• [Исходный текст]

Читаем Трагедия династии Романовых полностью

Трон, Распутин, министры, борьба за власть, интриги – все в прошлом, совсем в другой жизни. Можно ли вернуться назад? Бывшая императрица еще надеялась. А бывший царь смиренно покорился судьбе, всегда помня, что «рожден в день Иова скорбящего». Замерцала слабая искра надежды: придут «чехи». Но перед их приходом может пролиться кровь, как писал в письме царю какой-то неизвестный друг. Не думая больше о жизни, он готовился к смерти.

«О, не остави детей своих, Упование страждущих, не отвернись от наших страданий и смертных мук, Богородица, Дева…»

• [Извлечённые записи]
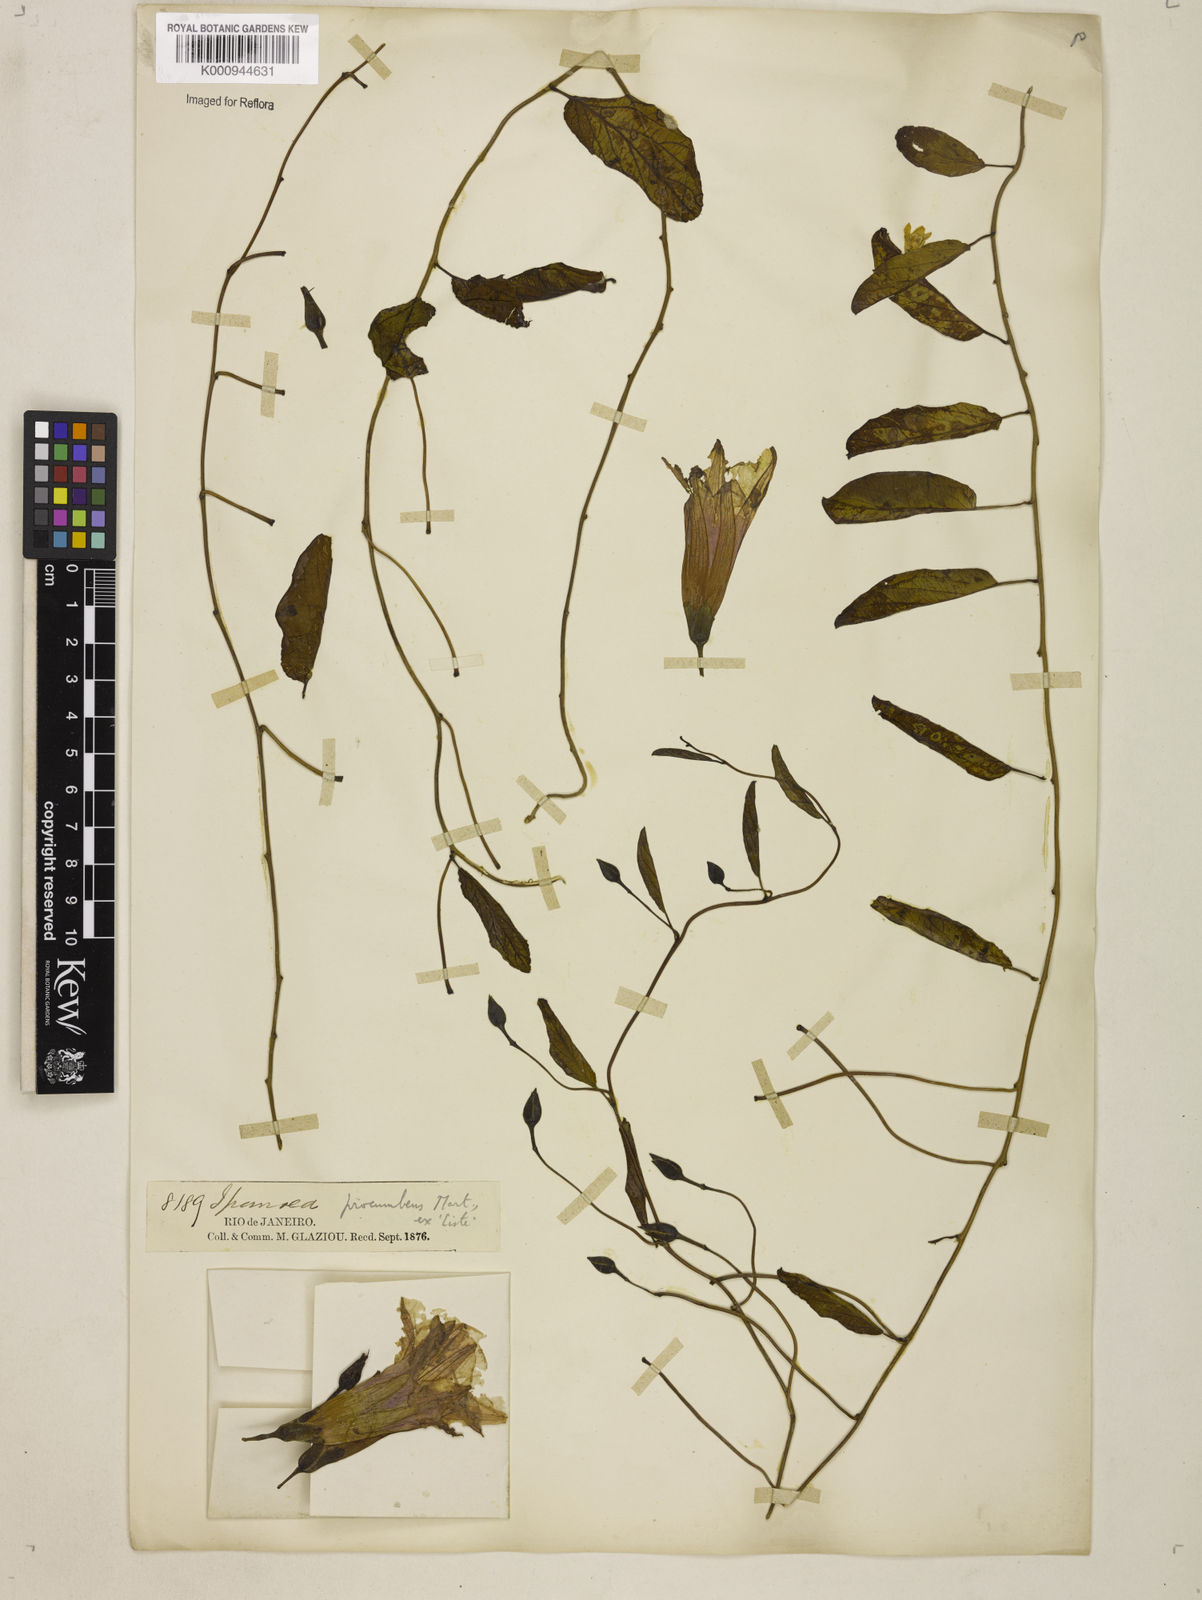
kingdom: Plantae
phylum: Tracheophyta
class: Magnoliopsida
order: Solanales
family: Convolvulaceae
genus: Ipomoea
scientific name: Ipomoea procumbens
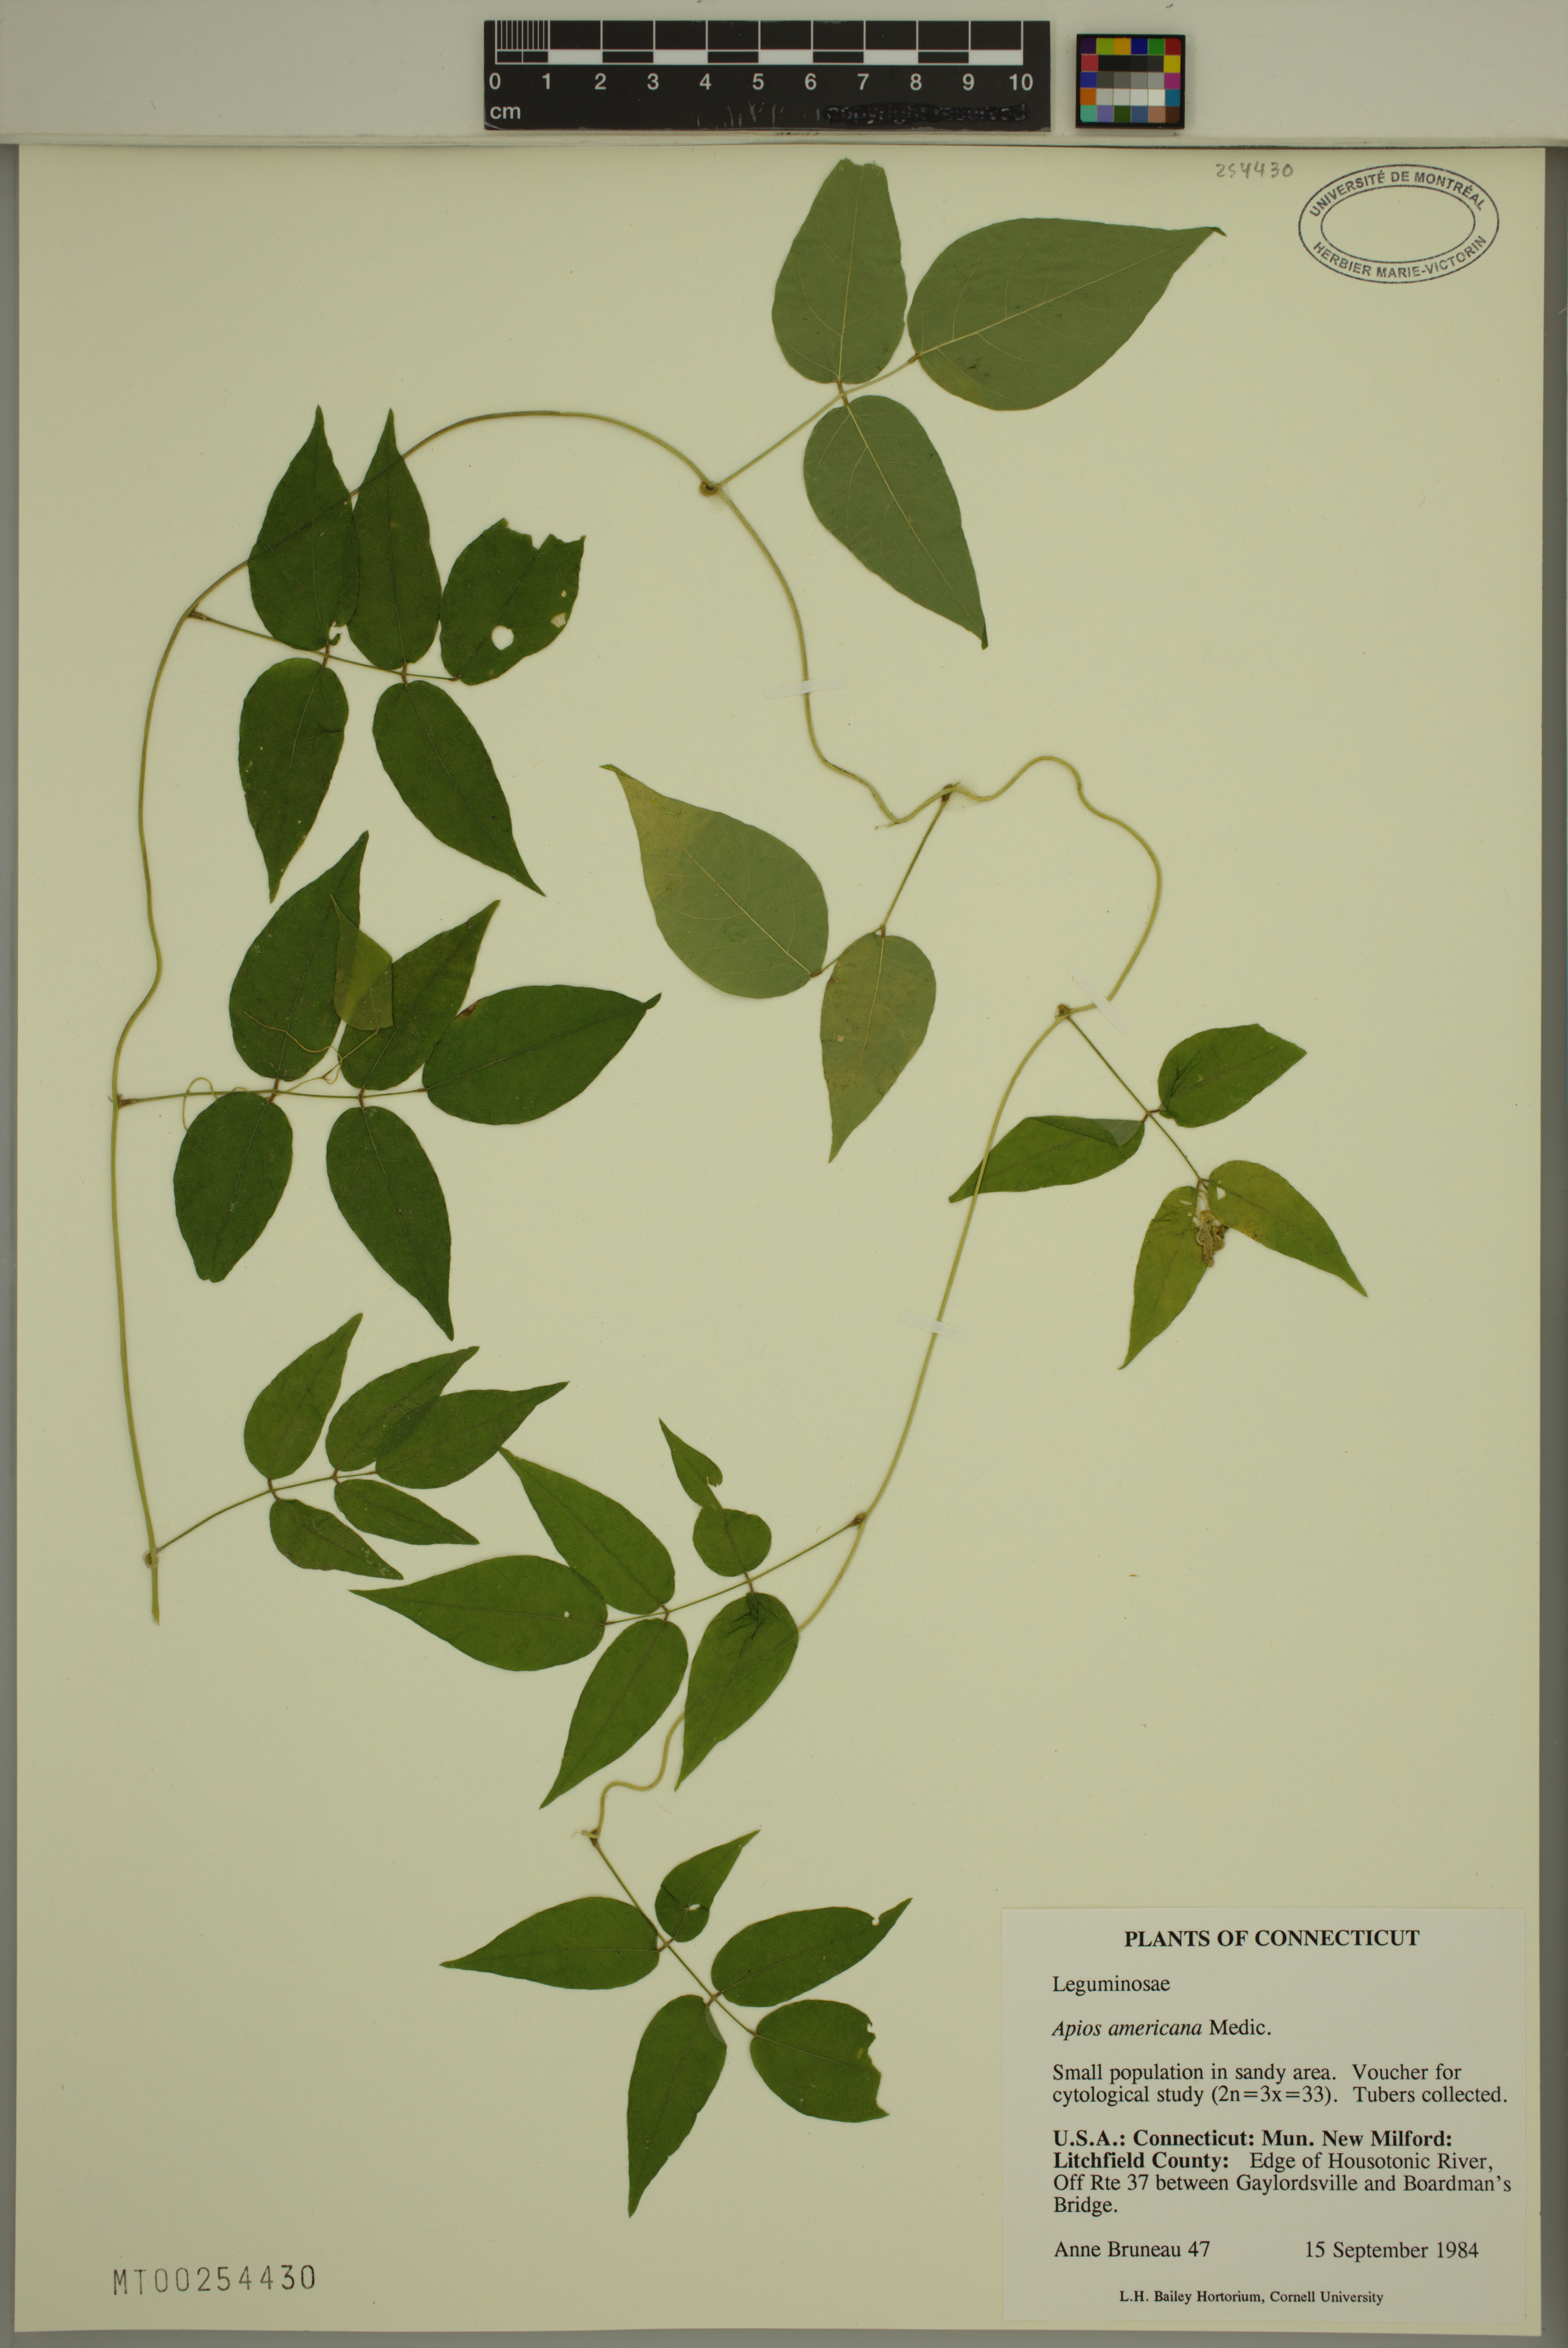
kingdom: Plantae
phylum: Tracheophyta
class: Magnoliopsida
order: Fabales
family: Fabaceae
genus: Apios
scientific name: Apios americana
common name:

• [Задания]
**a)** Перепишите слово в слово отрывок из текста о династии Романовых, начиная со слов «Трон, Распутин, министры, борьба» и заканчивая словами «готовился к смерти.» включительно.
**b)** Перечислите всё, что, по словам текста о династии Романовых, осталось в прошлом, «совсем в другой жизни».
Записи здесь ни при чём.

• [Ожидаемые ответы]
**a)**
Трон, Распутин, министры, борьба за власть, интриги – все в прошлом, совсем в другой жизни. Можно ли вернуться назад? Бывшая императрица еще надеялась. А бывший царь смиренно покорился судьбе, всегда помня, что «рожден в день Иова скорбящего». Замерцала слабая искра надежды: придут «чехи». Но перед их приходом может пролиться кровь, как писал в письме царю какой-то неизвестный друг. Не думая больше о жизни, он готовился к смерти.

**b)** Трон, Распутин, министры, борьба за власть, интриги.